I funzionari dell’Agenzia delle entrate si sono insospettiti e hanno chiesto al titolare le carte della contabilità. Lui però ha presentato una denuncia di smarrimento, dal 2005 al 2009. I dipendenti dell’Agenzia hanno continuato a cercare i documenti e hanno trovato la memoria esterna di un computer nascosta in un armadio dell’ufficio. Dall’analisi di questi file si “è aperto un vaso di Pandora”, ha spiegato Giuliana Sanna, capo dell’area medie imprese dell’Agenzia. La società controllata si è rivelata, infatti, una vera e propria “cartiera”: emetteva fatture per consentire ad altre società beneficiarie – riconducibili allo stesso gruppo di persone – di abbattere il proprio reddito d’impresa e creare dal nulla dei crediti Iva, utilizzati come una sorta di ‘bancomat’ per pagare altri debiti con l’erario e con gli enti previdenziali attraverso il meccanismo della compensazione.

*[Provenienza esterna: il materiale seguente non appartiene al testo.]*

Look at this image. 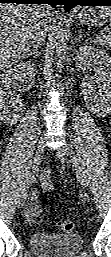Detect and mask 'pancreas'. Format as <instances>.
Listing matches in <instances>:
<instances>
[{
    "instance_id": "cf45deb5",
    "label": "pancreas",
    "mask_w": 111,
    "mask_h": 257,
    "mask_svg": "<svg viewBox=\"0 0 111 257\" xmlns=\"http://www.w3.org/2000/svg\"><path fill=\"white\" fill-rule=\"evenodd\" d=\"M93 42L102 46H107L111 49V36H98L93 39Z\"/></svg>"
}]
</instances>
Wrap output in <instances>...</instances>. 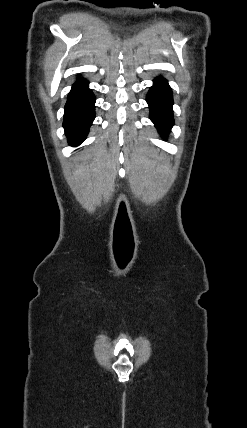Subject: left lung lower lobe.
Segmentation results:
<instances>
[{"label": "left lung lower lobe", "mask_w": 247, "mask_h": 428, "mask_svg": "<svg viewBox=\"0 0 247 428\" xmlns=\"http://www.w3.org/2000/svg\"><path fill=\"white\" fill-rule=\"evenodd\" d=\"M147 103L150 108V119L164 136L174 125L172 90L167 81L158 77L147 94Z\"/></svg>", "instance_id": "left-lung-lower-lobe-1"}]
</instances>
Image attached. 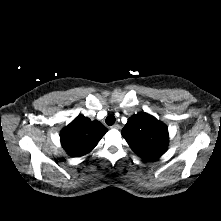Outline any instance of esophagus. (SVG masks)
Wrapping results in <instances>:
<instances>
[{"instance_id": "34e87169", "label": "esophagus", "mask_w": 221, "mask_h": 221, "mask_svg": "<svg viewBox=\"0 0 221 221\" xmlns=\"http://www.w3.org/2000/svg\"><path fill=\"white\" fill-rule=\"evenodd\" d=\"M111 128L119 130L121 128V126L119 124H114V125L111 126Z\"/></svg>"}]
</instances>
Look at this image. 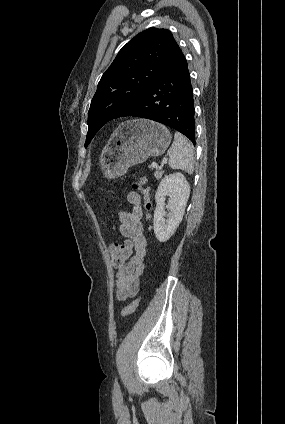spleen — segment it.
Here are the masks:
<instances>
[{
    "label": "spleen",
    "instance_id": "spleen-1",
    "mask_svg": "<svg viewBox=\"0 0 285 424\" xmlns=\"http://www.w3.org/2000/svg\"><path fill=\"white\" fill-rule=\"evenodd\" d=\"M169 156V166L172 169H181L188 173L194 171L193 148L186 137L180 133H175L174 142L167 152Z\"/></svg>",
    "mask_w": 285,
    "mask_h": 424
}]
</instances>
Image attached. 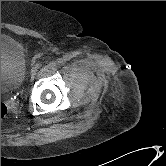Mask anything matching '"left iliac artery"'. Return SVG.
I'll return each instance as SVG.
<instances>
[{
  "label": "left iliac artery",
  "mask_w": 166,
  "mask_h": 166,
  "mask_svg": "<svg viewBox=\"0 0 166 166\" xmlns=\"http://www.w3.org/2000/svg\"><path fill=\"white\" fill-rule=\"evenodd\" d=\"M41 66H42L41 63H37V64H36V67H37V68H40Z\"/></svg>",
  "instance_id": "left-iliac-artery-1"
}]
</instances>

E’ stata scoperta in particolare una società gemella della prima scoperta, con nome uguale, che serviva solo a incassare costi inesistenti per evadere il fisco, facendo false fatture, gonfiandole. Da qui usciva il denaro per finanziare le altre società-cloni. L’operazione è stata condotta con la procura della Repubblica di Torino. I sequestri di beni e immobili eseguiti finora hanno un valore complessivo di oltre 9 milioni di euro. Sono state iscritte anche ipoteche su 112 immobili. A contribuire all’inchiesta un notaio, che dopo aver concluso una pratica di rimpatrio di una società che si chiama British Virgin Islands – quella che poi si è rilevata la generatrice principale delle altre società-cloni – si è insospettito e ha segnalato il caso all’Agenzia.